Devlet parasıyla miting yaptırma

Yüksek Seçim Kurulu’na (YSK) devlet parasıyla ‘evet’ kampanyasının önlenmesi için çağrı.

Tarih:

Milli Anayasa Hareketi Başkanı, eski TBMM Başkanvekili ve Genel Başkan Yardımcımız Hasan Korkmazcan Yüksek Seçim Kurulu’na (YSK) bir çağrı yaparak devlet parasıyla ‘evet’ kampanyasının önlenmesini istedi.

 

Cumhurbaşkanı Tayyip Erdoğan’ın, Başbakan Binali Yıldırım’ın, bakanların kamu kaynakları kullanılarak yapılan törenleri Meclis’in yetkilerini elinden alan ve “Denetimsiz Başkanlık Sistemi” öngören anayasa değişikliği için yapılacak referandum için “evet” kampanyasına dönüştürmesi toplumda tepkileri arttırdı. Hukukçular halk oylamasının eşit koşullarda yapılması gerektiğini belirterek, kamu kaynakları ile “evet” kampanyasının anayasaya aykırı olduğunu vurguladılar.

 

 

DEVLET BİNALARINDA KAMPANYA YAPILIYOR

 

Milli Anayasa Hareketi Başkanı, eski TBMM Başkanvekili Hasan Korkmazcan da Yüksek Seçim Kurulu’na bir çağrı yaparak devlet kasasından “evet” kampanyası yürütülmesinin önüne geçilmesini istedi. Halk oylaması için yasal sürecin başladığını kaydeden Korkmazcan, “Süreç başladı. Ancak bu süreç anayasa, yasalar, demokratik gelenekler rafa kaldırılarak yürüyor. İktidar devletin tüm olanaklarını ve gücünü ‘evet’ kampanyası için kullanıyor. Aksaray’da açılış töreninde yaşananlar çok açık. Cumhurbaşkanı kürsüye ‘evet’ kampanyasının müziği ile çıktı. Devletin parasıyla yapılan cumhurbaşkanlığı binasındaki salonda yapılan toplantılarda, devlet dairesinde ‘evet’ kampanyası yapılıyor. Bu kabul edilemez” dedi.

 

 

SUÇ İŞLENİYOR

 

Kamu kurum ve kuruluşlarında görevli devletin valisinden odacısına kadar görevlilerin kampanya elemanı yapılmaya çalışıldığını ifade eden Korkmazcan şunları söyledi: “Kamu kurumlarının bütçeleri ve ödenekleri ‘evet’ kampanyasında kullanılmaktadır. Bu suçtur. Denetim dışında cereyan etmektedir.
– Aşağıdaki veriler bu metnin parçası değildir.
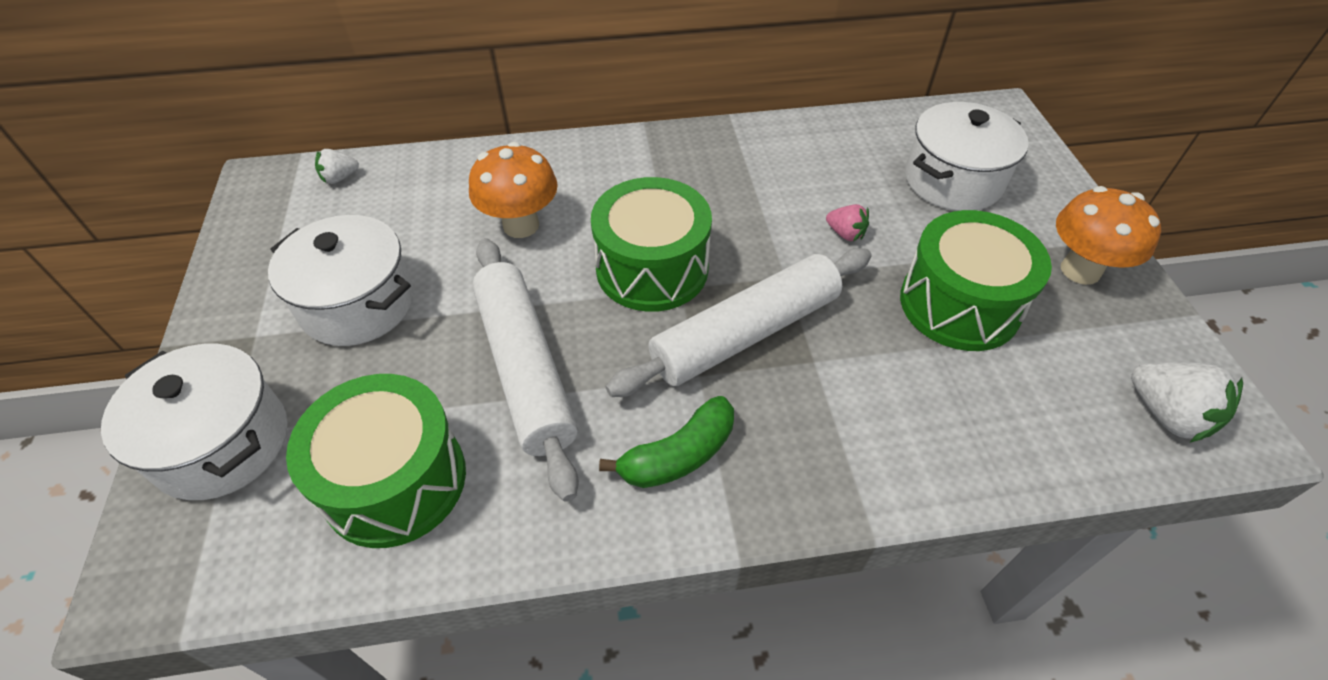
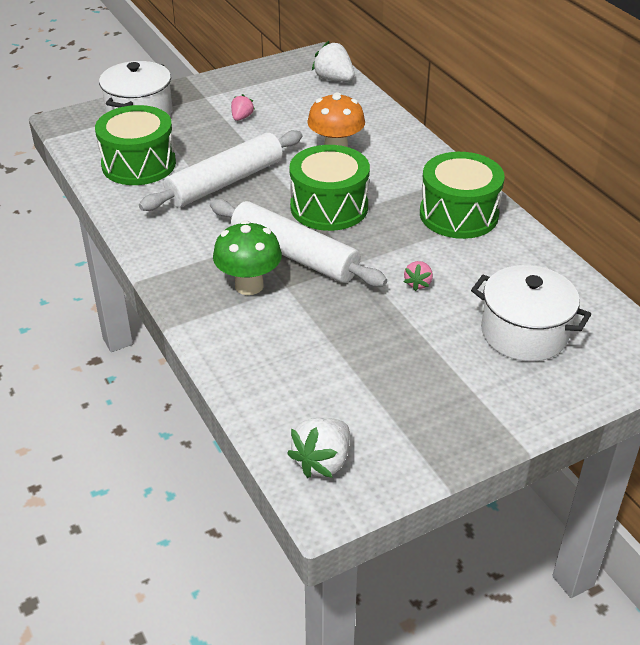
camera: 70 degrees right, 10 degrees down
(340, 178) = (334, 79): white strawberry -> white strawberry, size x1.72
(358, 304) = (242, 117): white pot -> pink strawberry
(678, 455) = (191, 247): green banana -> none
(799, 403) = (249, 285): none -> green mushroom
(959, 304) = (377, 347): green drum -> green drum (458, 214)
(1080, 270) = (457, 413): orange mushroom -> none

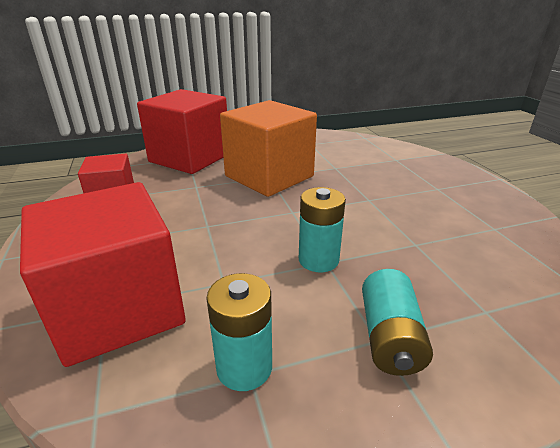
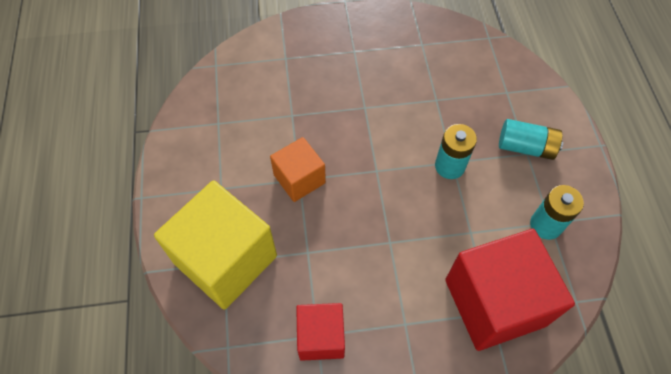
camera: 80 degrees left, 30 degrees up
(190, 158) = (225, 259): red cube -> yellow cube
(269, 176) = (299, 179): orange cube -> orange cube, size x0.55

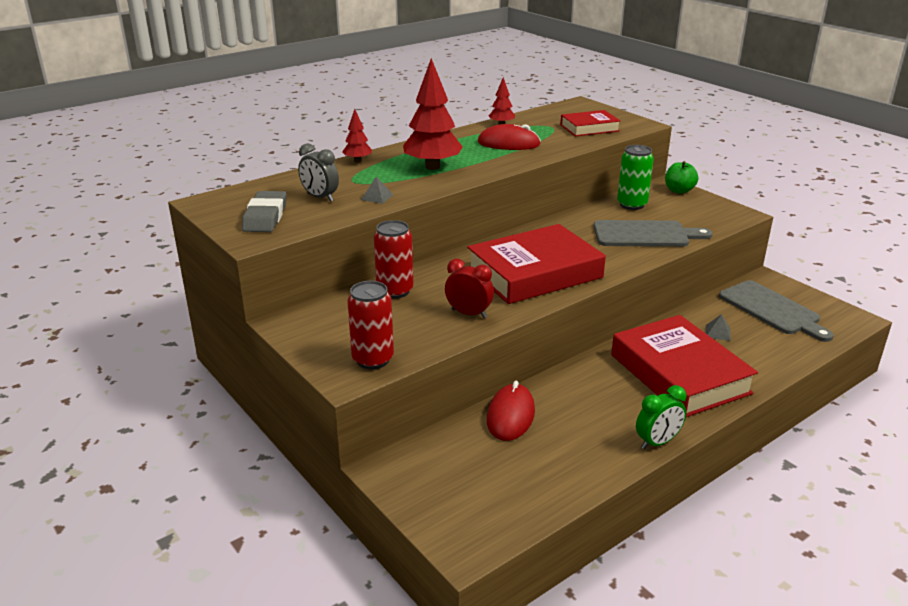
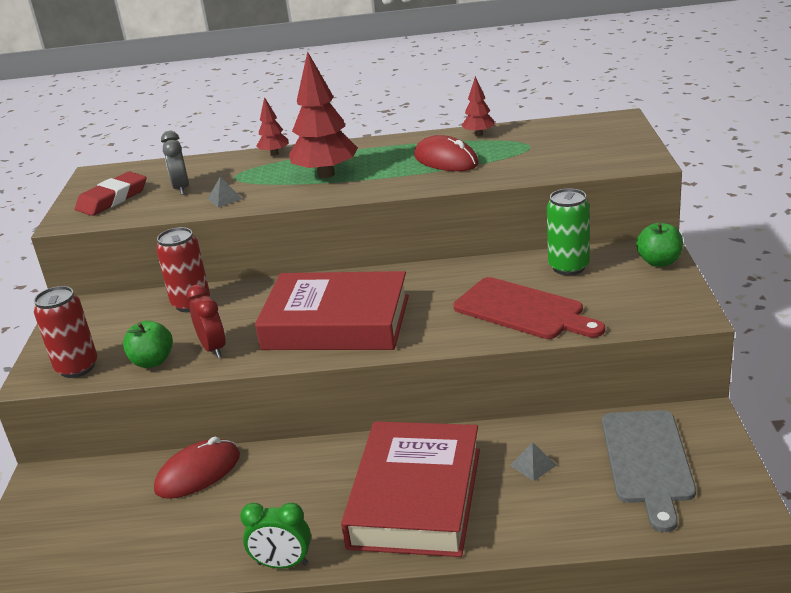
camera: 40 degrees right, 0 degrees up
(265, 217) = (112, 199): grey eraser -> red eraser
(433, 336) = (152, 361): none -> green apple
(589, 128) = (570, 155): red book -> none
(645, 235) = (523, 310): grey cutting board -> red cutting board

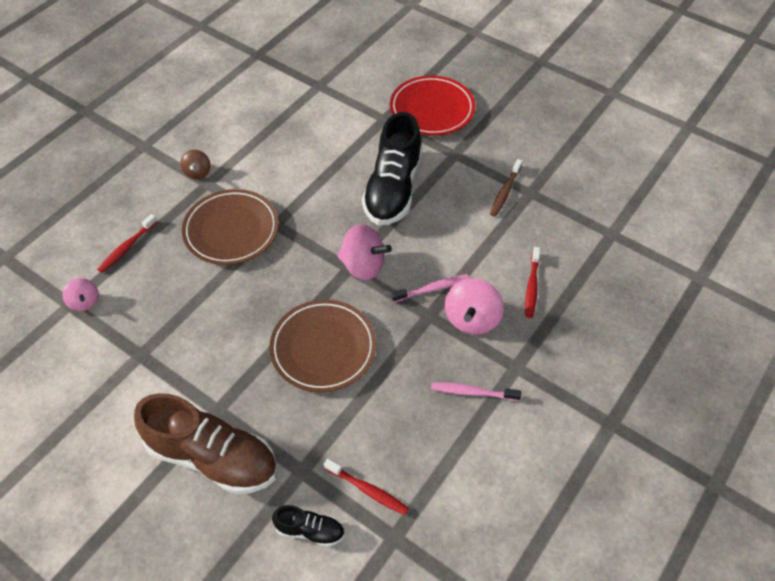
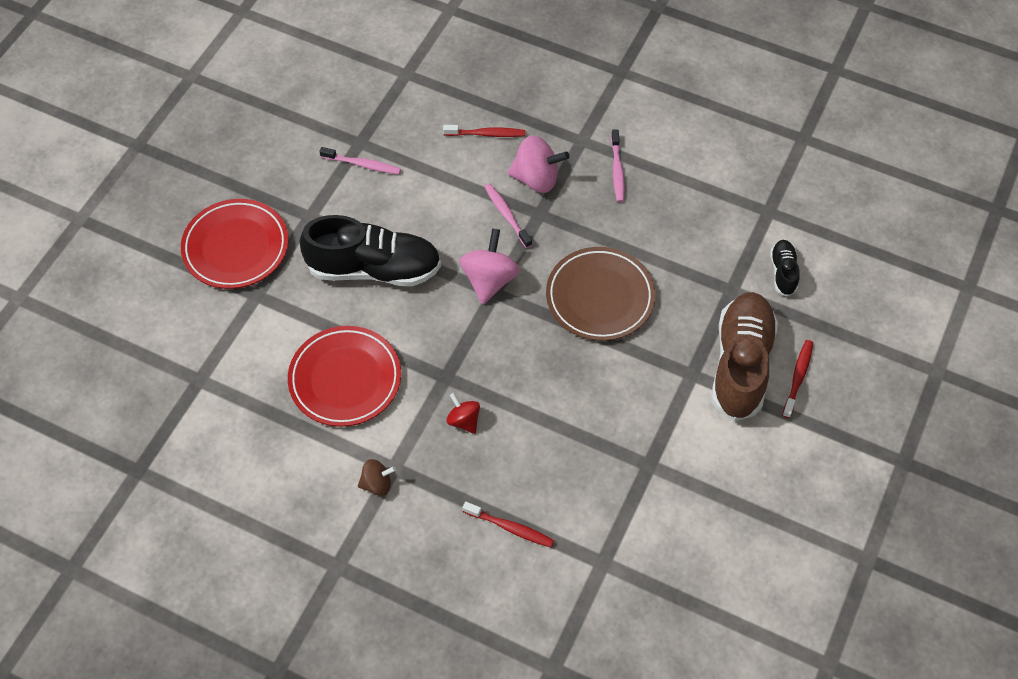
camera: 100 degrees left, 5 degrees up
(84, 302) = (597, 547): pink spinning top -> none
(231, 230) = (464, 420): brown plate -> red spinning top
(293, 162) = (345, 379): none -> red plate
(367, 490) = (734, 236): red toothbrush -> red toothbrush (798, 377)
(505, 192) = (362, 164): brown toothbrush -> pink toothbrush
Anayasaya göre halk oylamasının adil, dürüst ve saydam bir ortamda yapılması gerekmektedir . Bu görev de anayasa tarafından yalnız ve özellikle Yüksek Seçim Kuruluna verilmiştir. Önümüzdeki günlerde Cumhurbaşkanının 40 ilde miting yapacağı duyuruldu. Aynı şekilde Başbakan da kampanya yürütecek. Bütün bu kampanyaların devlet olanaklarıyla gerçekleşeceği şimdiden görülmektedir. Daha önce 2010 halk oylamasında ve Cumhurbaşkanlığı ve diğer seçimlerde devlet olanaklarının insafsızca kullanıldığı bilinmektedir. Türkiye’nin kaderini etkileyecek, son derece kritik olan 16 Nisan halk oylamasında aynı durumun tekrarlanması halk oylamasının meşruiyetine gölge düşürecektir. YSK bu konuda görevini yapmalı, anayasanın kendine verdiği emri yerine getirmelidir.”

 

 

SORUMLU KURUM YSK

 

“Hayır” kampanyası yürütenlerin bütün masrafları kendi ceplerinden karşılarken “Evet” kampanyası yürüten Cumhurbaşkanı, Başbakan ve bakanların devlet parasını kullanmalarının toplum vicdanını da yaraladığını vurgulayan Korkmazcan, eşit koşullarda yapılmayan bir halk oylamasında sorumluluğun anayasaya göre Yüksek Seçim Kurulu’nda olacağını bildirdi.

 

 

MEVCUT ANAYASAYA HERKES UYMAK ZORUNDA

 

Merkez Karar Kurulu (MKK) Üyemiz avukat Mehmet Cengiz, “evet”çilerin halk oylamasında istedikleri sonucu almak için kamu gücü ve kamu olanaklarını kullandıklarını belirterek şu görüşleri savundu: “Kamu gücü ve kamu kaynakları ile ‘evet’ kampanyası yürütenler açıkça suç işliyorlar. İster Cumhurbaşkanı olsun, ister sıradan bir vatandaş herkes yürürlükteki anayasaya ve yasalara uymak zorundadır. En başta da Cumhurbaşkanı uymakla mükelleftir. Cumhurbaşkanı Erdoğan’ın devlet olanaklarıyla ‘Evet’ kampanyası yürütmesi kabul edilemez. Kaldı ki Cumhurbaşkanı olurken ettiği yeminle de bağdaşmaz. Yaşanan olgular, anayasa değişikliğinin kabul edilmesi, Cumhurbaşkanının aynı zamanda parti başkanı olmasının yaratacağı sakıncaları da ortaya koymaktadır. Bugün bunları yapanın yarın anayasa değişikliği gerçekleşirse neler yapacağını tahmin etmek zor değildir.”